Accumulating evidences support the hypothesis that the consistent oxidative stress injury is one of the main causes of aging [28, 29]. ROS-induced inflammation, mitochondrial dysfunction, and ion disorder generate oxidative damage and aging-related phenotypes in hearts [30, 31]. Moreover, the antioxidant enzymes in injured hearts were decreased, which somehow further exacerbates oxidative damage [32]. As an important factor of aging, ROS accumulation contributes to the occurrence and development of a series of cardiovascular diseases [33]. MDA and SOD are critical indexes to reflect oxidative stress activity in cells. As the production of lipid peroxidation had arisen by free radical action, MDA contributes to the disorder of biomacromolecule, involving nucleic acid, protein, and phospholipid in the process of aging [34]. SOD is the essential oxygen free radical removal enzyme in vivo, which further turns superoxide anion radical O2− into H2O2 and O2 to prevent against oxidative stress injuries [35]. In the present study, the levels of ROS and MAD were increased and the SOD level was decreased in the heart after D-gal treatment, indicating D-gal enhanced oxidative stress in the heart to accelerate aging. Since the antioxidative activity of PSP has been uncovered, it would be worthwhile and interesting to investigate the regulation of PSP on oxidative stress in D-gal-induced natural aging-like model mice. We found that PSP significantly decreased the levels of ROS and MDA and increased the level of SOD. This finding indicated that PSP attenuated heart aging via inhibiting oxidative stress injury.

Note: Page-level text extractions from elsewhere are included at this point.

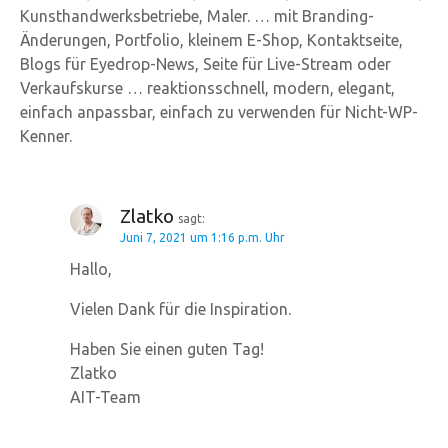
Kunsthandwerksbetriebe, Maler. … mit Branding-
Änderungen, Portfolio, kleinem E-Shop, Kontaktseite,
Blogs für Eyedrop-News, Seite für Live-Stream oder
Verkaufskurse … reaktionsschnell, modern, elegant,
einfach anpassbar, einfach zu verwenden für Nicht-WP-
Kenner.
Zlatko
sagt:
Juni 7, 2021 um 1:16 p.m. Uhr
Hallo,
Vielen Dank für die Inspiration.
Haben Sie einen guten Tag!
Zlatko
AIT-Team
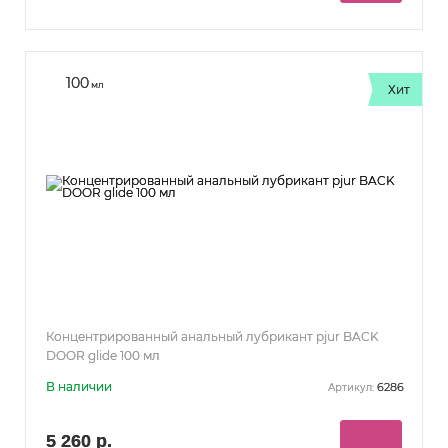
100
мл
Хит
Концентрированный анальный лубрикант pjur BACK
DOOR glide 100 мл
В наличии
6286
Артикул:
5 260 р.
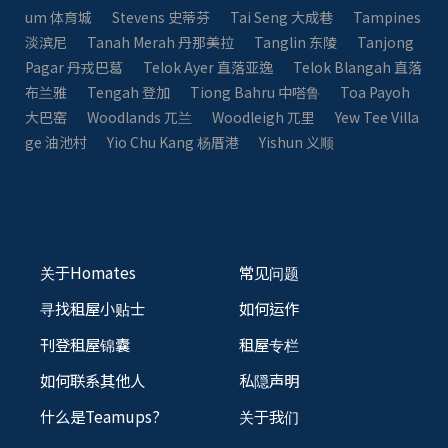
um 体育城
Stevens 史蒂芬
Tai Seng 大成巷
Tampines
淡滨尼
Tanah Merah 丹那美拉
Tanglin 东陵
Tanjong
Pagar 丹戎巴葛
Telok Ayer 直落亚逸
Telok Blangah 直落
布兰雅
Tengah 登加
Tiong Bahru 中嗒鲁
Toa Payoh
大巴窑
Woodlands 兀兰
Woodleigh 兀里
Yew Tee Villa
ge 油池村
Yio Chu Kang 杨厝港
Yishun 义顺
关于Homates
常见问题
寻找租屋小贴士
如何运作
刊登租屋锦囊
租屋专栏
如何联系其他人
私隠声明
什么是Teamups?
关于我们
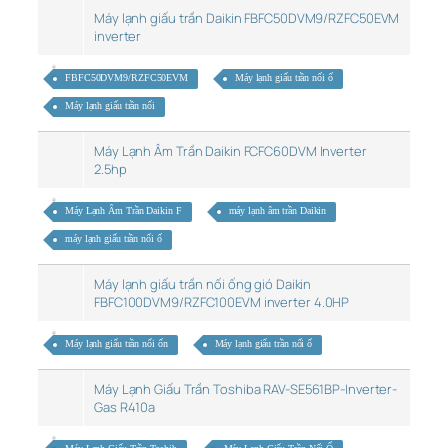
Máy lạnh giấu trần Daikin FBFC50DVM9/RZFC50EVM
inverter
FBFC50DVM9/RZFC50EVM
Máy lạnh giấu trần nối ố
Máy lạnh giấu trần nối
Máy Lạnh Âm Trần Daikin FCFC60DVM Inverter
2.5hp
Máy Lạnh Âm Trần Daikin F
máy lạnh âm trần Daikin
máy lạnh giấu trần nối ố
Máy lạnh giấu trần nối ống gió Daikin
FBFC100DVM9/RZFC100EVM inverter 4.0HP
Máy lạnh giấu trần nối ốn
Máy lạnh giấu trần nối ố
Máy Lạnh Giấu Trần Toshiba RAV-SE561BP-Inverter-
Gas R410a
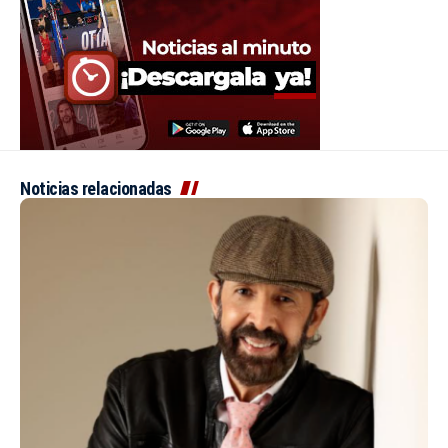
Noticias relacionadas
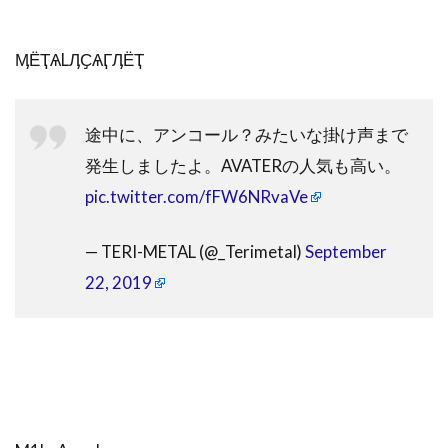
ӍЁҬѦLӅҪѦӶӅЁҬ
途中に、アンコール？みたいな掛け声まで
発生しましたよ。AVATERの人気も高い。
pic.twitter.com/fFW6NRvaVe
— TERI-METAL (@_Terimetal)
September
22, 2019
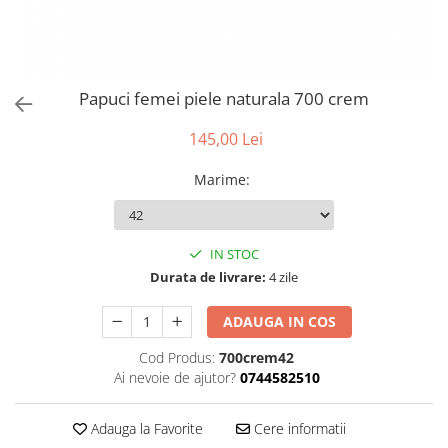
Papuci femei piele naturala 700 crem
145,00 Lei
Marime
:
IN STOC
Durata de livrare:
4 zile
ADAUGA IN COS
Cod Produs:
700crem42
Ai nevoie de ajutor?
0744582510
Adauga la Favorite
Cere informatii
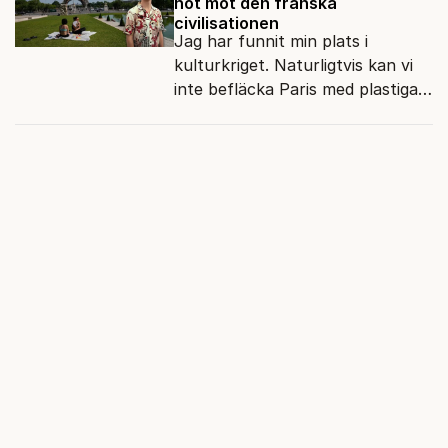
hot mot den franska
civilisationen
Jag har funnit min plats i
kulturkriget. Naturligtvis kan vi
inte befläcka Paris med plastiga
klossar från Panasonic.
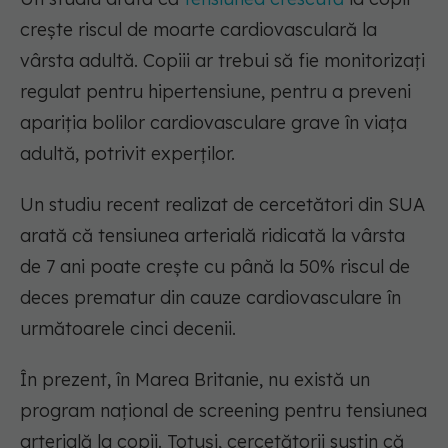
crește riscul de moarte cardiovasculară la
vârsta adultă. Copiii ar trebui să fie monitorizați
regulat pentru hipertensiune, pentru a preveni
apariția bolilor cardiovasculare grave în viața
adultă, potrivit experților.
Un studiu recent realizat de cercetători din SUA
arată că tensiunea arterială ridicată la vârsta
de 7 ani poate crește cu până la 50% riscul de
deces prematur din cauze cardiovasculare în
următoarele cinci decenii.
În prezent, în Marea Britanie, nu există un
program național de screening pentru tensiunea
arterială la copii. Totuși, cercetătorii susțin că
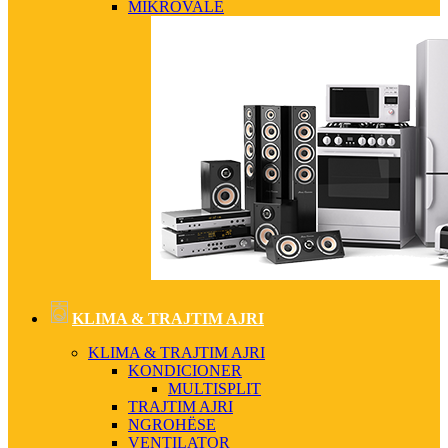
MIKROVALË
KLIMA & TRAJTIM AJRI
KLIMA & TRAJTIM AJRI
KONDICIONER
MULTISPLIT
TRAJTIM AJRI
NGROHËSE
VENTILATOR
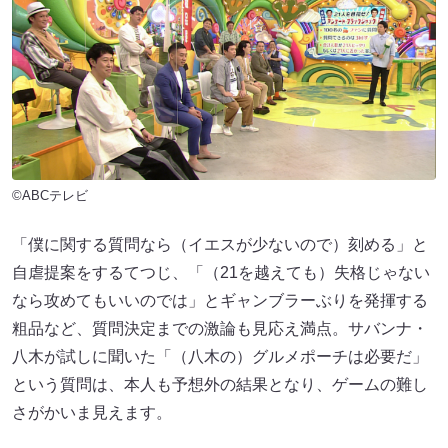
©ABCテレビ
「僕に関する質問なら（イエスが少ないので）刻める」と
自虐提案をするてつじ、「（21を越えても）失格じゃない
なら攻めてもいいのでは」とギャンブラーぶりを発揮する
粗品など、質問決定までの激論も見応え満点。サバンナ・
八木が試しに聞いた「（八木の）グルメポーチは必要だ」
という質問は、本人も予想外の結果となり、ゲームの難し
さがかいま見えます。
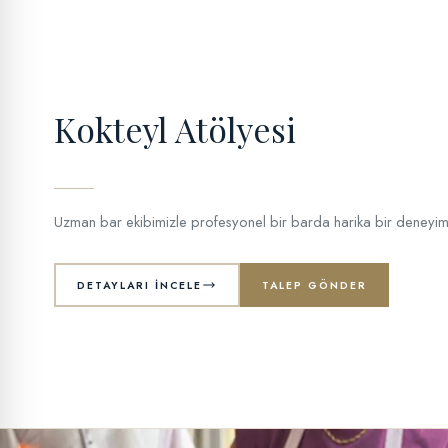
Kokteyl Atölyesi
Uzman bar ekibimizle profesyonel bir barda harika bir deneyim
DETAYLARI İNCELE
TALEP GÖNDER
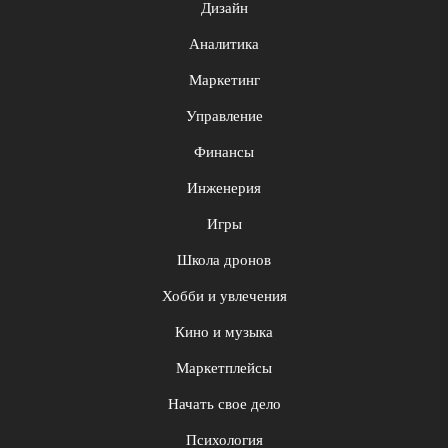
Дизайн
Аналитика
Маркетинг
Управление
Финансы
Инженерия
Игры
Школа дронов
Хобби и увлечения
Кино и музыка
Маркетплейсы
Начать свое дело
Психология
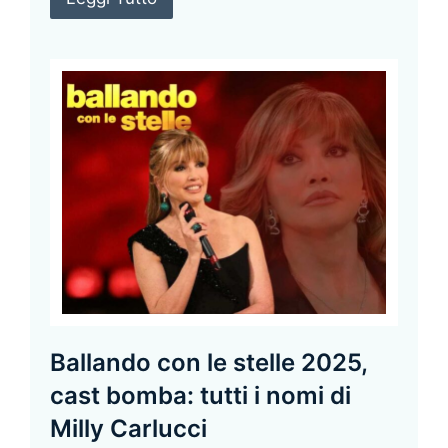
Ballando con le stelle 2025,
cast bomba: tutti i nomi di
Milly Carlucci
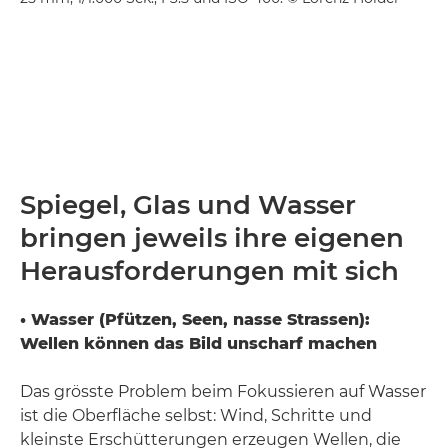
Spiegel, Glas und Wasser
bringen jeweils ihre eigenen
Herausforderungen mit sich
• Wasser (Pfützen, Seen, nasse Strassen):
Wellen können das Bild unscharf machen
Das grösste Problem beim Fokussieren auf Wasser
ist die Oberfläche selbst: Wind, Schritte und
kleinste Erschütterungen erzeugen Wellen, die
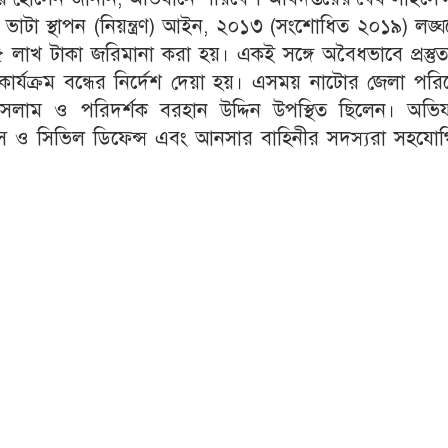
 ও ভাটা স্থাপন (নিয়ন্ত্রণ) আইন, ২০১৩ (সংশোধিত ২০১৯) লঙ্
 লাখ টাকা জরিমানা করা হয়। একই সঙ্গে অবৈধভাবে প্রস্তু
র কার্যক্রম বন্ধের নির্দেশ দেয়া হয়। এসময় নাটোর জেলা পর
সলাম ও পরিদর্শক বরহান উদ্দিন উপস্থিত ছিলেন। অভিয
্ভিস ও সিভিল ডিফেন্স এবং আনসার বাহিনীর সদস্যরা সহযোগ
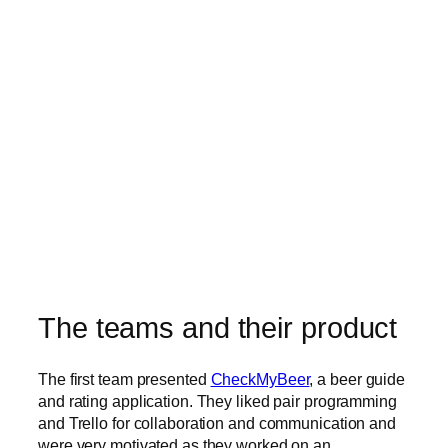
The teams and their product
The first team presented
CheckMyBeer
, a beer guide
and rating application. They liked pair programming
and Trello for collaboration and communication and
were very motivated as they worked on an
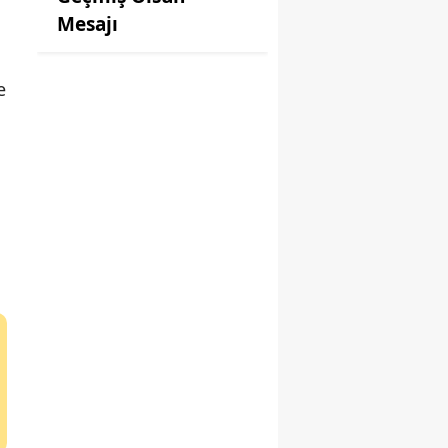
Mesajı
e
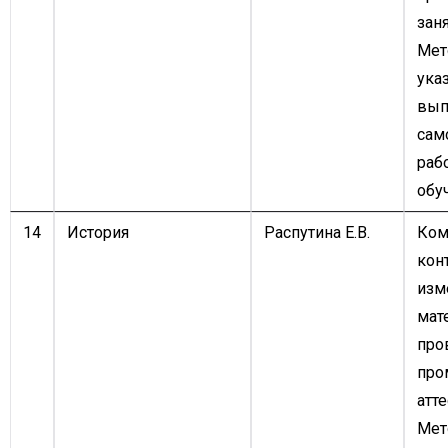
заня
Мет
ука
вып
сам
раб
обу
14
История
Распутина Е.В.
Ком
кон
изм
мат
про
про
атте
Мет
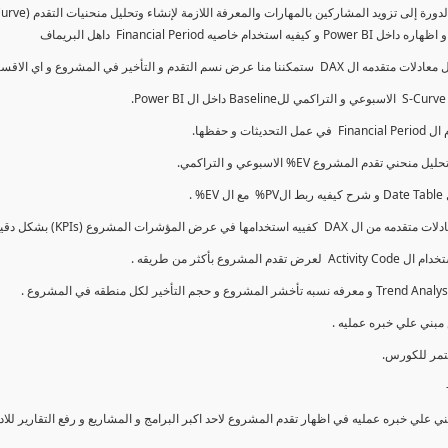
كما سنتناول معادلات متقدمه ال DAX و اي الاقسام اكثر تأخيرا , كل هذا بشكل تفاعلي و محدث باستمرار
ي علي خبره عمليه في اظهار تقدم المشروع لاحد اكبر البرامج و المشاريع و رفع التقارير لل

It is well known that ROS were mainly produced by electron transport in the respiration reaction occurring in mitochondria. DNA damage caused by ROS accumulation is considered as an important cause of aging. ROS could target the nucleotide pool to elevate the expressions of p21, p53, and p16 and eventually accelerate the process of cell aging [36]. Moreover, excessive oxidative stress breaks the redox balance of the mitochondria, induces lipid peroxidation, and damages the membrane structures of the mitochondria, endoplasmic reticulum, and cell itself, gradually resulting in aging and functional regression [28]. The present study found that PSP could suppress the lipid peroxidation and DNA damage of the heart in D-gal-induced aging mice, which further confirmed that PSP attenuates heart aging via inhibiting oxidative stress.

However, several limitations have to be recognized in this study. The lack of PSP alone group may raise the doubt for PSP safety, despite the polysaccharide being of benefit to the body in general. Moreover, the in vitro experiment is not conducted to validate the conclusion in vivo, and the detailed mechanism in the antiaging effect of PSP also deserved exploration in vitro, which will be the focus in our further study.

5. Conclusion

In conclusion, the present study firstly demonstrates the cardioprotective effect of PSP on the D-gal-induced natural aging-like model mice. The underlying mechanism appears to involve the inhibition of oxidative stress in the heart. These results may provide a scientific basis supporting further use of PSP in antiaging treatment.